Quelle ironie, pour un état neutre entouré de pays amis, de réaliser que davantage de jeunes soldats suisses ont péri dans des accidents de montagne ou sont morts noyés dans des exercices lié à l’école de recrue que lors de guerres.

Pourrait-on rêver qu’un jour la Confédération Helvétique montre l’exemple en éliminant tout son armement et sa force militaire pour un monde plus pacifique ?

Vaudois. Fabrice Rochat est né en 1968 à Prilly, près de Lausanne. Il passe sa jeunesse à Bussigny.

Voyageur. Apprentissage de commerce, Ecole d’informatique de gestion, deux années de travail à l’UBS. Et la passion du voyage: à 19 ans déjà, il fait, sac au dos, le tour de l’Australie.

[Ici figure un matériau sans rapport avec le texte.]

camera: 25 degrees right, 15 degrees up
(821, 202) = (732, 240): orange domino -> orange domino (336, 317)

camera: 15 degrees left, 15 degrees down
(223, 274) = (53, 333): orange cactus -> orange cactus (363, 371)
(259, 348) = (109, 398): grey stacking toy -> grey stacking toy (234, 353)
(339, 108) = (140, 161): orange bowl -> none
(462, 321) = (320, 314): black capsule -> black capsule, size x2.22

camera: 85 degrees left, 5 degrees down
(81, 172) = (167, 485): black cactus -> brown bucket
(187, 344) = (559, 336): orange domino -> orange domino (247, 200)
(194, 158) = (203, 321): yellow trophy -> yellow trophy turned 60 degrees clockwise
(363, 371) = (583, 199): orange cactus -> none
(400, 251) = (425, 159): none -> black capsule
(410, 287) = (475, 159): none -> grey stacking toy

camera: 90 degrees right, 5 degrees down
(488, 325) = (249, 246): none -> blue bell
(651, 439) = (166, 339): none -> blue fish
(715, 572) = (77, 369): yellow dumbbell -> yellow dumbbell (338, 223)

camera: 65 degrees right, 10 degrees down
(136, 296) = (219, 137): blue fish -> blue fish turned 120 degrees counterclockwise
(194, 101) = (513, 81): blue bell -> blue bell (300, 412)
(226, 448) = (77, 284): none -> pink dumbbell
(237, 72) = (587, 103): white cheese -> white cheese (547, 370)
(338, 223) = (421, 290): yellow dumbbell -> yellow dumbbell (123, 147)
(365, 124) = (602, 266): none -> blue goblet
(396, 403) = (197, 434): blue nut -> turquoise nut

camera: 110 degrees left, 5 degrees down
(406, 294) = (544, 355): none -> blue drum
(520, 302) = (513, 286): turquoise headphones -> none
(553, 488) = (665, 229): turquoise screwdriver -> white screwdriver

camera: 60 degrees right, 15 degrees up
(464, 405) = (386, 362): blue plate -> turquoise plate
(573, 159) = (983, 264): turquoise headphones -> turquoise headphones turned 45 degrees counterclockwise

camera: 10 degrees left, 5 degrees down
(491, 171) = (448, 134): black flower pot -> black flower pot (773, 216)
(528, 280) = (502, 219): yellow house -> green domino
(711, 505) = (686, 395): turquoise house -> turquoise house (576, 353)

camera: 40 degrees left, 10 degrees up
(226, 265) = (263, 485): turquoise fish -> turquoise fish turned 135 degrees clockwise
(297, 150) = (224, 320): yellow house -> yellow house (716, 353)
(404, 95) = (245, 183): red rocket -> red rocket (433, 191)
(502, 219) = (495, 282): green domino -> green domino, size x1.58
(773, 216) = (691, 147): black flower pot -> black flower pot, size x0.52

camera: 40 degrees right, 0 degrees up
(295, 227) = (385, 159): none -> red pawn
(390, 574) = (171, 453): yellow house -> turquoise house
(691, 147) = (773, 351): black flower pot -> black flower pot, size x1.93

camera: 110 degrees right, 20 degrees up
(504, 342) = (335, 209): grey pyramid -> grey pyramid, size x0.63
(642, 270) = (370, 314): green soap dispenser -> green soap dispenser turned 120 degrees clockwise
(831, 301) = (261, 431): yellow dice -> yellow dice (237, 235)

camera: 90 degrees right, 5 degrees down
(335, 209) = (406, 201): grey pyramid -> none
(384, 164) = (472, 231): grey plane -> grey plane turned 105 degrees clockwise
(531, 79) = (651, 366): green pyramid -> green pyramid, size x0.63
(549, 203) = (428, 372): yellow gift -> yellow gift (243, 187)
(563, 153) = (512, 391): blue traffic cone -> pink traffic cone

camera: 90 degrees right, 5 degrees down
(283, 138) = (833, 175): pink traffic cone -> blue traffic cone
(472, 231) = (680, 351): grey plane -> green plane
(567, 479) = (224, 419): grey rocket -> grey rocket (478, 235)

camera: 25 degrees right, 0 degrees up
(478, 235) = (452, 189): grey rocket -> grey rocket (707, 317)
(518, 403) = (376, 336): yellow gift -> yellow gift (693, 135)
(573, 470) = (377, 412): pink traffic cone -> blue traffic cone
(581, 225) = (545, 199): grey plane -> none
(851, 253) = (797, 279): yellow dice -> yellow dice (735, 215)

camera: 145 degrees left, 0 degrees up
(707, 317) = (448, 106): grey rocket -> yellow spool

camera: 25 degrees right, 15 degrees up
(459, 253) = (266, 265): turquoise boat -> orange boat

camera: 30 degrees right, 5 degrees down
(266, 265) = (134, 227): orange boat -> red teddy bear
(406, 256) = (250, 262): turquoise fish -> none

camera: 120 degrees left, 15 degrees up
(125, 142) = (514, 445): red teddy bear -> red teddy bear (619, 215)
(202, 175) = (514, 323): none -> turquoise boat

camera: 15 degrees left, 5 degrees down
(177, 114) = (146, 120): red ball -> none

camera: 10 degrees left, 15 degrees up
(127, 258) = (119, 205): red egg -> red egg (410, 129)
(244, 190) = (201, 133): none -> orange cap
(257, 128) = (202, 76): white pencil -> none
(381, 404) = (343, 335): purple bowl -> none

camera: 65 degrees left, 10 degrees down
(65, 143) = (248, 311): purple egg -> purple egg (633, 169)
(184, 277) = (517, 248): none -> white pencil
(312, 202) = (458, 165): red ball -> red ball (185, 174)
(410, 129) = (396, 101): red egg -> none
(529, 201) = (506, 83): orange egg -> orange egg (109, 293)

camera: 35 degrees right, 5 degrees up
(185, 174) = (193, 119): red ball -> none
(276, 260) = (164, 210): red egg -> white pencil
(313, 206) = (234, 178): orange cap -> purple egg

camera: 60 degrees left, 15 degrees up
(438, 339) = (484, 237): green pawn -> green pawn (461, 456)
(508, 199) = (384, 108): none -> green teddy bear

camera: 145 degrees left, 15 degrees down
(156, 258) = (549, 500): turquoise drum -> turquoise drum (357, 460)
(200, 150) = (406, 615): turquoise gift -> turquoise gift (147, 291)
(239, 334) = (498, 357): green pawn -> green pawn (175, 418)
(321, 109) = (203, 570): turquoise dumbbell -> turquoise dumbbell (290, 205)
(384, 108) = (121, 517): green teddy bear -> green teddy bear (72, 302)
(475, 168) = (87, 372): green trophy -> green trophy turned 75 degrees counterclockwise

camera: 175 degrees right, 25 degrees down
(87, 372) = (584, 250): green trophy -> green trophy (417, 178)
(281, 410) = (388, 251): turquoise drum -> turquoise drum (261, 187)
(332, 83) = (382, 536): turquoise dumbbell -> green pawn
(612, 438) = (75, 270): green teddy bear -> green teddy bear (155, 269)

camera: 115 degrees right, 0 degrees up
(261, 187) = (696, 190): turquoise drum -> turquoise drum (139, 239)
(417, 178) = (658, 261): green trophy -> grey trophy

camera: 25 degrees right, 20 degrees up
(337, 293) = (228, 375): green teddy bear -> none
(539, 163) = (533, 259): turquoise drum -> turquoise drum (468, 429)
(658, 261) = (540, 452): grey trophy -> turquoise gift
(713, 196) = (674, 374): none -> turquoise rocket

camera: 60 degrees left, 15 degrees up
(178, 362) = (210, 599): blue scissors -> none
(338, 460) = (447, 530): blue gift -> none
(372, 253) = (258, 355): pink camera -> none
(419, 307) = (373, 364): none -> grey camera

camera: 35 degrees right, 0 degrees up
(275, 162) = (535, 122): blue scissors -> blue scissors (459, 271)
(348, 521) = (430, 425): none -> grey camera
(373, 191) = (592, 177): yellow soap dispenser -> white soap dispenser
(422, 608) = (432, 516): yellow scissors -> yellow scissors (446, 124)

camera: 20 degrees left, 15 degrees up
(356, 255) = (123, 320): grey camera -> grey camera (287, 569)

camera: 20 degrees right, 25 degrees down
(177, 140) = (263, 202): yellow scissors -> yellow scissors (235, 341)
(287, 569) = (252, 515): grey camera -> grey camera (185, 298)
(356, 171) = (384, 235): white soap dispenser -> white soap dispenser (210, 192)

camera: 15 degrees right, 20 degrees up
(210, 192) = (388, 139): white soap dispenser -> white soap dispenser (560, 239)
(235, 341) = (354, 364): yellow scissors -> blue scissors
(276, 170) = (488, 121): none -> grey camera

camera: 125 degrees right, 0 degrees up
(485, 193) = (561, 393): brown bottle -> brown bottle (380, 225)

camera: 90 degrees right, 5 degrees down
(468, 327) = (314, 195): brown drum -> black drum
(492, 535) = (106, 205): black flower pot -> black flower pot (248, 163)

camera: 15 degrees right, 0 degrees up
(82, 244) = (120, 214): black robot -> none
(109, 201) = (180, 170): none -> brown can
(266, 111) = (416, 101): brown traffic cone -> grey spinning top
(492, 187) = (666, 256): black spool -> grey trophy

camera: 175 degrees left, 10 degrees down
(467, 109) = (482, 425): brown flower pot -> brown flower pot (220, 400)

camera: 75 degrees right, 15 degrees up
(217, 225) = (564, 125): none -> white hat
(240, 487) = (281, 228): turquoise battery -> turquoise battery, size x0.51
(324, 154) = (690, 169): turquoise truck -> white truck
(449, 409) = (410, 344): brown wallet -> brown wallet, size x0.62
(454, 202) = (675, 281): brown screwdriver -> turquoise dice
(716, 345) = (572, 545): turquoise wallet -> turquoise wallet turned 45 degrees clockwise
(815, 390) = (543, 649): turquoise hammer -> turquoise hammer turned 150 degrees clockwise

Suivront d’autres voyages, surtout en Amérique.

Australie. Fabrice Rochat et sa compagne Sandra arrivent en Australie fin 1995 et s’installent à Sydney, où ils vivent jusqu’en 2002. Ils déménagent alors à Brisbane.

Métiers. Sandra travaille pour le gouvernement du Queensland, au «Département de l’Audit». Fabrice Rochat, après avoir passé plus de quatre ans à la maison pour s’occuper de leur fille Magali, a travaillé à l’Office des impôts fédéral comme employé administratif.

Queensland. Avec environ 1,8 millions d’habitants, Brisbane, capitale de l’Etat du Queensland, est la 3e ville d’Australie, derrière Sydney et Melbourne.

Ancien bagne. Elle est située à environ 950 kilomètres au nord de Sydney sur le fleuve Brisbane. A l’origine, l’endroit fut un centre pénitentiaire, créé en 1824.

Tropical. Brisbane bénéficie d’un climat idéal presque tout au long de l’année en raison de sa situation tropicale (température moyenne de 25° C).

Touristique. Son architecture est inspirée d’un style mêlant période victorienne, style colonial et architecture moderne. Perçue longtemps comme une simple ville de province, la ville est aujourd’hui la capitale de l’Etat le plus touristique de l’Australie.

Secondaire et tertiaire. Plusieurs industries s’y sont développées (raffinage pétrolier, travail du métal, manufacture diverses). Le tertiaire y est également bien représenté: informatique, services financiers, hautes écoles et administration publique se concentrent dans le «Central business district» de Brisbane.